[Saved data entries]

===============

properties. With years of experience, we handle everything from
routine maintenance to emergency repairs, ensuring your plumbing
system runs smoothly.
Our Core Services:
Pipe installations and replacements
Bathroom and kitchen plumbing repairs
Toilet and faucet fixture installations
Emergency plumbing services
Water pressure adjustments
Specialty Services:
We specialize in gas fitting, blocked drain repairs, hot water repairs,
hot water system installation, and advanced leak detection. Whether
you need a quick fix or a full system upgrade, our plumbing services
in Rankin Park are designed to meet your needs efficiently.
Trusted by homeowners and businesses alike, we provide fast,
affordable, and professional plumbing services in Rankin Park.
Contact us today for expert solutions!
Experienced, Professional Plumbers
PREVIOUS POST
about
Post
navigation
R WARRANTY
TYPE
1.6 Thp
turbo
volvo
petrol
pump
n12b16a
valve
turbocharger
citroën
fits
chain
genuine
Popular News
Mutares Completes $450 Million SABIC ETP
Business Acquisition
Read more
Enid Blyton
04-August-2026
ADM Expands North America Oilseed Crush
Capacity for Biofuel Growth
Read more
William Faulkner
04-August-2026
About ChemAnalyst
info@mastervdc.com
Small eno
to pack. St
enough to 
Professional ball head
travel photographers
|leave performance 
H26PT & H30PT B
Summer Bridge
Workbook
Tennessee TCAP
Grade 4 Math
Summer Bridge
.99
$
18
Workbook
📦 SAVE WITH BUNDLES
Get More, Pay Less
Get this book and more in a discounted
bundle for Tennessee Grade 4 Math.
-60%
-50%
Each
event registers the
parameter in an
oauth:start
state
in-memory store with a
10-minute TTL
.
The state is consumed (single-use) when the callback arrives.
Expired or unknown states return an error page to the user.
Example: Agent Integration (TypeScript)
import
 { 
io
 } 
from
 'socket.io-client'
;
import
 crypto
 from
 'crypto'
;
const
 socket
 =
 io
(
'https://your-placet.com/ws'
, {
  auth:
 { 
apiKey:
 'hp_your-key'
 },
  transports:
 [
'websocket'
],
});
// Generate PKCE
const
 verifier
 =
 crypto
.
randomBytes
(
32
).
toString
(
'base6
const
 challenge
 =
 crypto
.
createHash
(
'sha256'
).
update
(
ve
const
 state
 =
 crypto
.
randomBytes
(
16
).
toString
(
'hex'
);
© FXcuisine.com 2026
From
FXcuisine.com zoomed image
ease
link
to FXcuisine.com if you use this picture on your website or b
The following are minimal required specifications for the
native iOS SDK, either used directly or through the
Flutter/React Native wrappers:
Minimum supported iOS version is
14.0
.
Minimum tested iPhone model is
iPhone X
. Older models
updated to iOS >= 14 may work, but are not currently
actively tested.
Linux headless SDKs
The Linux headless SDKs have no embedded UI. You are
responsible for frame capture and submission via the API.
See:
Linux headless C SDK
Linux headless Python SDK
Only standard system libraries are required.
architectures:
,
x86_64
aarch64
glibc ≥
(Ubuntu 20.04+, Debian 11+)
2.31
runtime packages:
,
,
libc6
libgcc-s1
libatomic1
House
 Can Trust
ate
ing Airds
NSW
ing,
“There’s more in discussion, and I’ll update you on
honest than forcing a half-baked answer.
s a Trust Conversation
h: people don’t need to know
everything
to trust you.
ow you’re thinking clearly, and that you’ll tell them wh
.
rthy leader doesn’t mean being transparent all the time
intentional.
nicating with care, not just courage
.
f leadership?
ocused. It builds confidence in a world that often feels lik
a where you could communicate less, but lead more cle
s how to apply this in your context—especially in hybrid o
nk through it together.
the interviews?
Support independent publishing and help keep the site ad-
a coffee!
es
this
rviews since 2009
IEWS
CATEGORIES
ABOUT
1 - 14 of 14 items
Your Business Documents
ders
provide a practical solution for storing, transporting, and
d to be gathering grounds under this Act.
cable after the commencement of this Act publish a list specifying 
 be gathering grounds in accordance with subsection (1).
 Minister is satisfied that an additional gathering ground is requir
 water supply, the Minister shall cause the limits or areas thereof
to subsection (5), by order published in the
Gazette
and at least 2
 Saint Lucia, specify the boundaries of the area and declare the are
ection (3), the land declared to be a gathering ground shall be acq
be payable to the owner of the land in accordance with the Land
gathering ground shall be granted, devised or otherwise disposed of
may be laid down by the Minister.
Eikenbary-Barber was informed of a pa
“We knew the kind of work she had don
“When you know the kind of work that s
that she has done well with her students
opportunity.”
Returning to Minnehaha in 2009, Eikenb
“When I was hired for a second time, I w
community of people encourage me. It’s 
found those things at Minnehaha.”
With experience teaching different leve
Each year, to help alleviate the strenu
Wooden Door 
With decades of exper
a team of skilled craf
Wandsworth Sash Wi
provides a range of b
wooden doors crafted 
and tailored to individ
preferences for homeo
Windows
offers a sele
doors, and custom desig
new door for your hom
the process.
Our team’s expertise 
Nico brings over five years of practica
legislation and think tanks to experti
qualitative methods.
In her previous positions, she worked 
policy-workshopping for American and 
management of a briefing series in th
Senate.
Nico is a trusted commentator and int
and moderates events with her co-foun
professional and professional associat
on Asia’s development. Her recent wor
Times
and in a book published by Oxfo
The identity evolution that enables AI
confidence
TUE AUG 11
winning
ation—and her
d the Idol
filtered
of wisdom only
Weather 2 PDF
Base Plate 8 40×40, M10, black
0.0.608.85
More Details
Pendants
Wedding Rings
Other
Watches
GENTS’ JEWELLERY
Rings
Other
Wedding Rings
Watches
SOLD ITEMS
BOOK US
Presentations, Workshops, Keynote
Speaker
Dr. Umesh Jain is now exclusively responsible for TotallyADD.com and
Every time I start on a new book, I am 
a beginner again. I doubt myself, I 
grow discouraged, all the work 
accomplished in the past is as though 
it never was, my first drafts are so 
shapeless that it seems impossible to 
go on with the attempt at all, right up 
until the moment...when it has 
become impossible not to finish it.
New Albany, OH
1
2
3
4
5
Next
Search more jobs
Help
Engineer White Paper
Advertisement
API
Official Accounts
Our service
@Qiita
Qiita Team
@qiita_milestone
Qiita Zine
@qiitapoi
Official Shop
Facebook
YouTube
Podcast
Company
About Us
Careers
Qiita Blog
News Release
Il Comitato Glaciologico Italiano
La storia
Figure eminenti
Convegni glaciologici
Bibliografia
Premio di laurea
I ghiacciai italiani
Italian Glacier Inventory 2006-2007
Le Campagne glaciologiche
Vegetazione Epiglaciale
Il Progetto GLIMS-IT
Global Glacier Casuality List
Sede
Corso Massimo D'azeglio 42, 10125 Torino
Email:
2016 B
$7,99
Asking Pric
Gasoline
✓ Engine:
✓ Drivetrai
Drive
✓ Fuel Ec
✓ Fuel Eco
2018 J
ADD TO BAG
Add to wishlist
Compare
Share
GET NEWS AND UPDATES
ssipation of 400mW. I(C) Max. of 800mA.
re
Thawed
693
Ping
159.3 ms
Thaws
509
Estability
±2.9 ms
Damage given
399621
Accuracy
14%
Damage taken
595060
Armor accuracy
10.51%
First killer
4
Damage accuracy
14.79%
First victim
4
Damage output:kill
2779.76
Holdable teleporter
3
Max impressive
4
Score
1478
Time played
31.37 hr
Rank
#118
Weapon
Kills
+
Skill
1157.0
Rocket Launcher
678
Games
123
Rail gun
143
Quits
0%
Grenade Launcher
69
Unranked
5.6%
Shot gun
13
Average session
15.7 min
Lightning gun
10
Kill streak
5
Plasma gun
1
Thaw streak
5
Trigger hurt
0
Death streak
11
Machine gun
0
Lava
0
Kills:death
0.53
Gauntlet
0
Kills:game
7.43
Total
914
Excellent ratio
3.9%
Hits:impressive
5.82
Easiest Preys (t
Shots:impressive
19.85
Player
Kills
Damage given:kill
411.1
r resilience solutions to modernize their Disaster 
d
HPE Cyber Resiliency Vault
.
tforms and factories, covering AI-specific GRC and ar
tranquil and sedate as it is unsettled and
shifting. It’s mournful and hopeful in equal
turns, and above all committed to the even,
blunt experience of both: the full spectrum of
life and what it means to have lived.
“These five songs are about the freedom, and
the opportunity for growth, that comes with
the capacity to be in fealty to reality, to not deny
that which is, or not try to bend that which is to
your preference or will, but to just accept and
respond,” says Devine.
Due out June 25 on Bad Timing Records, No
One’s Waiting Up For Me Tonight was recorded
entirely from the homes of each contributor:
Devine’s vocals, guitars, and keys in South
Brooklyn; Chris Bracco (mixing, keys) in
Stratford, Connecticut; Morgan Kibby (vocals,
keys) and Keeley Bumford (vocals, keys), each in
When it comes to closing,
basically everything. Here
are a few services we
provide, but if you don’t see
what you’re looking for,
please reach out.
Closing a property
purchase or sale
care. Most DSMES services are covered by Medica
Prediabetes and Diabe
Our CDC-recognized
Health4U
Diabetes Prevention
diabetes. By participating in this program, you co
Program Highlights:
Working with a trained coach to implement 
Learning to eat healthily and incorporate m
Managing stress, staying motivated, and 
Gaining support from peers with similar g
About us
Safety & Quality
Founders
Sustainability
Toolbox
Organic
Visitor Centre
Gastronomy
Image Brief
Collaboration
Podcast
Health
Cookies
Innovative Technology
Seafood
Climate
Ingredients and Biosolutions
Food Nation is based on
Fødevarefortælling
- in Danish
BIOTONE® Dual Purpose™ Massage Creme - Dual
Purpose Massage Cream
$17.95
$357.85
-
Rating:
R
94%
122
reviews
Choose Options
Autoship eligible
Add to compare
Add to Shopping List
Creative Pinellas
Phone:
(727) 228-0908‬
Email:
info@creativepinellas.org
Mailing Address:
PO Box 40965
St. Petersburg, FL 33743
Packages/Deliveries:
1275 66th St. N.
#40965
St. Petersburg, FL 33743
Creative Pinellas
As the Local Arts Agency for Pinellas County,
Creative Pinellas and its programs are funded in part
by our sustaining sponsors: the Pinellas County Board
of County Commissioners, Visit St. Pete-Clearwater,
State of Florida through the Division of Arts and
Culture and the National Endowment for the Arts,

===============

**REQUIREMENT**
Turn the lines of the items into a Markdown table with the columns "Row" and "Line text," skipping any blank lines. Begin at the first line of the items and stop after the line that contains "About ChemAnalyst".

**SOLUTION TO THIS PROBLEM**
| Row | Line text |
|---|---|
| 1 | properties. With years of experience, we handle everything from |
| 2 | routine maintenance to emergency repairs, ensuring your plumbing |
| 3 | system runs smoothly. |
| 4 | Our Core Services: |
| 5 | Pipe installations and replacements |
| 6 | Bathroom and kitchen plumbing repairs |
| 7 | Toilet and faucet fixture installations |
| 8 | Emergency plumbing services |
| 9 | Water pressure adjustments |
| 10 | Specialty Services: |
| 11 | We specialize in gas fitting, blocked drain repairs, hot water repairs, |
| 12 | hot water system installation, and advanced leak detection. Whether |
| 13 | you need a quick fix or a full system upgrade, our plumbing services |
| 14 | in Rankin Park are designed to meet your needs efficiently. |
| 15 | Trusted by homeowners and businesses alike, we provide fast, |
| 16 | affordable, and professional plumbing services in Rankin Park. |
| 17 | Contact us today for expert solutions! |
| 18 | Experienced, Professional Plumbers |
| 19 | PREVIOUS POST |
| 20 | about |
| 21 | Post |
| 22 | navigation |
| 23 | R WARRANTY |
| 24 | TYPE |
| 25 | 1.6 Thp |
| 26 | turbo |
| 27 | volvo |
| 28 | petrol |
| 29 | pump |
| 30 | n12b16a |
| 31 | valve |
| 32 | turbocharger |
| 33 | citroën |
| 34 | fits |
| 35 | chain |
| 36 | genuine |
| 37 | Popular News |
| 38 | Mutares Completes $450 Million SABIC ETP |
| 39 | Business Acquisition |
| 40 | Read more |
| 41 | Enid Blyton |
| 42 | 04-August-2026 |
| 43 | ADM Expands North America Oilseed Crush |
| 44 | Capacity for Biofuel Growth |
| 45 | Read more |
| 46 | William Faulkner |
| 47 | 04-August-2026 |
| 48 | About ChemAnalyst |